EXTRAIT:
Le ministère de la Fonction publique a récemment annoncé la signature de l’arrêté d’engagement des nouveaux fonctionnaires nouvellement recrutés lors du dernier concours de recrutement. Cependant, les concernés dénoncent le fait qu’ils n’aient ni vu leur arrêté, ni été convoqués par le ministère pour une communication officielle à ce sujet.
Selon Bilo Dioubaté, coordinnateur par intérim des nouveaux fonctionnaires, la signature d’un arrêté doit faire l’objet d’une publication officielle. ‘’Naturellement, quand les arrêtés sont signés, cela doit faire l’objet d’une publication. Donc, nous nous sommes dit qu’effectivement, lorsqu’un arrêté est signé, il y a des procédures à suivre, notamment la numérotation, l’archivage, le scannage et l’infographie. Après tout cela, l’arrêté peut être publié. Mais le problème est que le ministère n’a pas communiqué là-dessus’’, a-t-il déclaré.

SECTION DES DONNÉES:
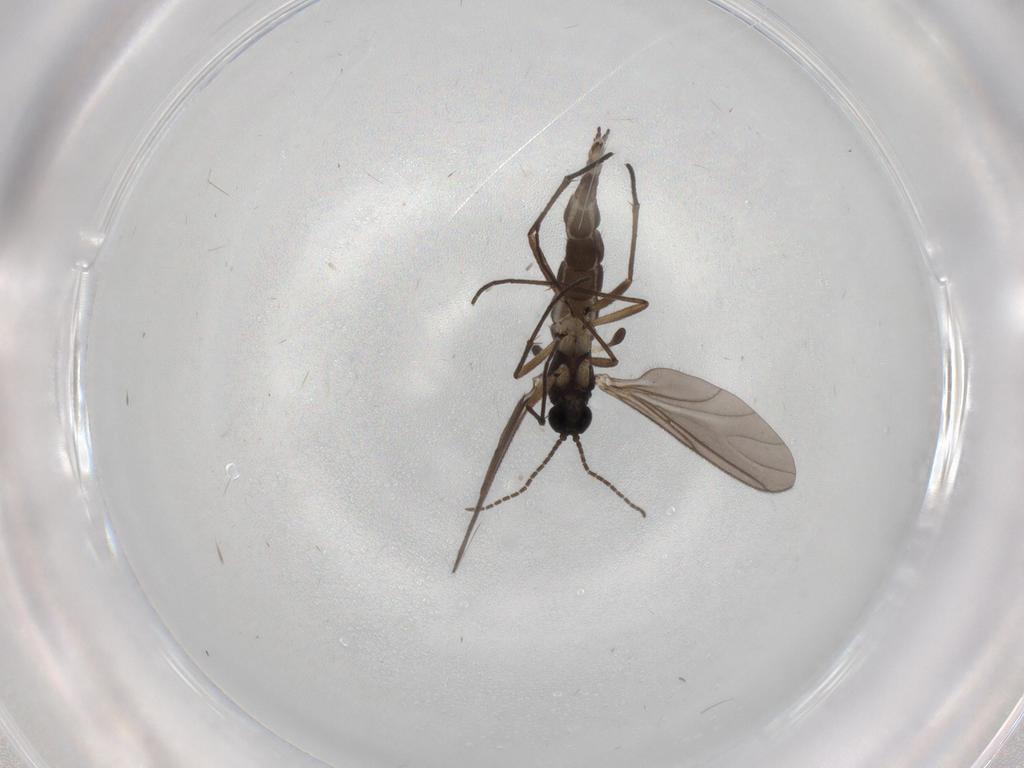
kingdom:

ACTIVITÉS:
A. Recopiez mot pour mot le passage de l'extrait situé entre « Selon Bilo Dioubaté, coordinnateur » et « là-dessus’’, a-t-il déclaré. », ces deux bornes comprises.
B. D'après l'extrait, quelles procédures doivent être suivies une fois qu'un arrêté est signé, avant sa publication ?
C. Qu'a récemment annoncé le ministère de la Fonction publique, selon l'extrait ?

CORRIGÉS:
A.
Selon Bilo Dioubaté, coordinnateur par intérim des nouveaux fonctionnaires, la signature d’un arrêté doit faire l’objet d’une publication officielle. ‘’Naturellement, quand les arrêtés sont signés, cela doit faire l’objet d’une publication. Donc, nous nous sommes dit qu’effectivement, lorsqu’un arrêté est signé, il y a des procédures à suivre, notamment la numérotation, l’archivage, le scannage et l’infographie. Après tout cela, l’arrêté peut être publié. Mais le problème est que le ministère n’a pas communiqué là-dessus’’, a-t-il déclaré.

B. La numérotation, l'archivage, le scannage et l'infographie.

C. Il a annoncé la signature de l'arrêté d'engagement des nouveaux fonctionnaires recrutés lors du dernier concours de recrutement.